What does the requirement "There must be at least three nodes." mean when deploying GlusterFS in Kubernetes

2/3/2019

I am currently testing a Kubernetes+GlusterFS+Elastic setup with VirtualBox Ubuntu VMs. I have two, one master and one node. The guide for GlusterFS here says:

"There must be at least three nodes"

I am not sure what does that mean. To elaborate a bit on what I don't understand:

  • Are we talking about three Kubernetes pods running GlusterFS within the greater Kubernetes cluster, or three GlusterFS nodes within the GlusterFS cluster that exists within the Kubernetes cluster as a single pod?
  • Can this requirement be met by my current setup? I was thinking of attaching 1 raw disk to the node VM with size, let's say 90GB. Then I would split that raw space to three /dev/sda2, /dev/sda3, /dev/sda4, each one 30GB, without formatting them. Now this Virtualbox VM node is also a Kubernetes node. I am assuming that Kubernetes will auto-mount those three raw spaces in the virtual world. Then, if we are talking about three Kubernetes pods, each one will have it's own virtual pod IP. As a result, I would be able to declare IP-/dev/sda# pairs in the topology file mentioned in the guide in the storage and device field respectively. In my case I will have only one device per storage IP. Does my logic make sense?
-- Tasos
glusterfs
kubernetes
ubuntu
virtualbox

1 Answer

2/3/2019

Are we talking about three Kubernetes pods running GlusterFS within the greater Kubernetes cluster, or three GlusterFS nodes within the GlusterFS cluster that exists within the Kubernetes cluster as a single pod?

Those requirements are related to the cluster quorum of GlusterFS. Those requirements implies different nodes for the High Availability GlusterFS. In the case you have a real Kubernetes cluster with different nodes you would deploy GlusterFS in each of the nodes so the data is safely replicated across all the nodes, and you would be safe in the case you loose one node.

Here you have the GlusterFS reference, hope its useful.

Can this requirement be met by my current setup? I was thinking of attaching 1 raw disk to the node VM with size, let's say 90GB. Then I would split that raw space to three /dev/sda2, /dev/sda3, /dev/sda4, each one 30GB, without formatting them. Now this Virtualbox VM node is also a Kubernetes node. I am assuming that Kubernetes will auto-mount those three raw spaces in the virtual world. Then, if we are talking about three Kubernetes pods, each one will have it's own virtual pod IP. As a result, I would be able to declare IP-/dev/sda# pairs in the topology file mentioned in the guide in the storage and device field respectively. In my case I will have only one device per storage IP. Does my logic make sense?

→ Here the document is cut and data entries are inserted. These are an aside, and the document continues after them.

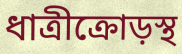
ধাত্রীক্রোড়স্থ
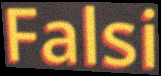
Falsi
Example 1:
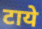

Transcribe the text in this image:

टाये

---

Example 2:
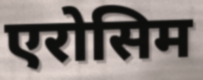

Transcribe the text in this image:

एरोसिम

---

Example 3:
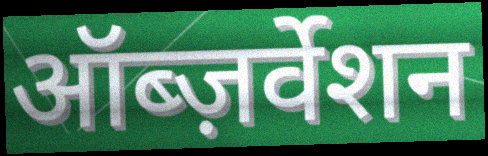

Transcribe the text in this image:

ऑब्ज़र्वेशन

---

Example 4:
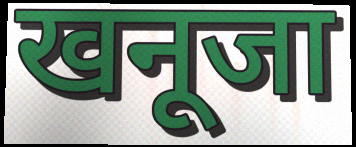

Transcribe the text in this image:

खनूजा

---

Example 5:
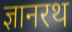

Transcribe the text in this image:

ज्ञानरथ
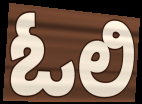
ಓಲಿ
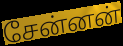
சேன்னன்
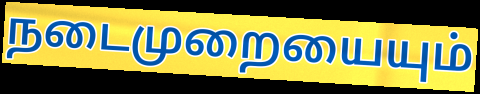
நடைமுறையையும்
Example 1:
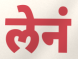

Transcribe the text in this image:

लेनं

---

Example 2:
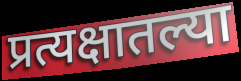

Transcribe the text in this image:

प्रत्यक्षातल्या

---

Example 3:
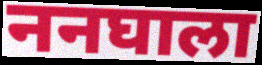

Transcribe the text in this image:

ननघाला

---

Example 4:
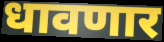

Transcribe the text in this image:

धावणार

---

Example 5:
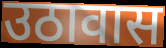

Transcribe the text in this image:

उठावास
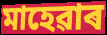
মাহেৱাৰ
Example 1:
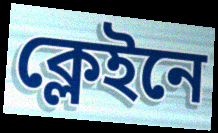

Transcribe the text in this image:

ক্লেইনে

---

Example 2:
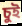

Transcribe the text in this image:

চুই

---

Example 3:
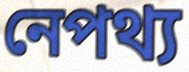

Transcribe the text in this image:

নেপথ্য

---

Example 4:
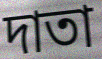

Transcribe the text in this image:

দাতা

I think you won't be able to do this. If you look closer at the deployment manifests of GlusterFS:

---
kind: DaemonSet
apiVersion: extensions/v1beta1
metadata:
  name: glusterfs
  labels:
    glusterfs: daemonset
  annotations:
    description: GlusterFS DaemonSet
    tags: glusterfs
spec:

Ref.

You can see that the deployment method of GlusterFS it is a Daemonset, which means that you will have one pod per node. In any case, looking at the Best practices section of the GlusterFS reference I shared above it says you can deploy a cluster of GlusterFS with two nodes. You won't have that third node for disaster recovery, but you will be able to test it.

Hope this clarifies things to you :)

-- David Barranco
Source: StackOverflow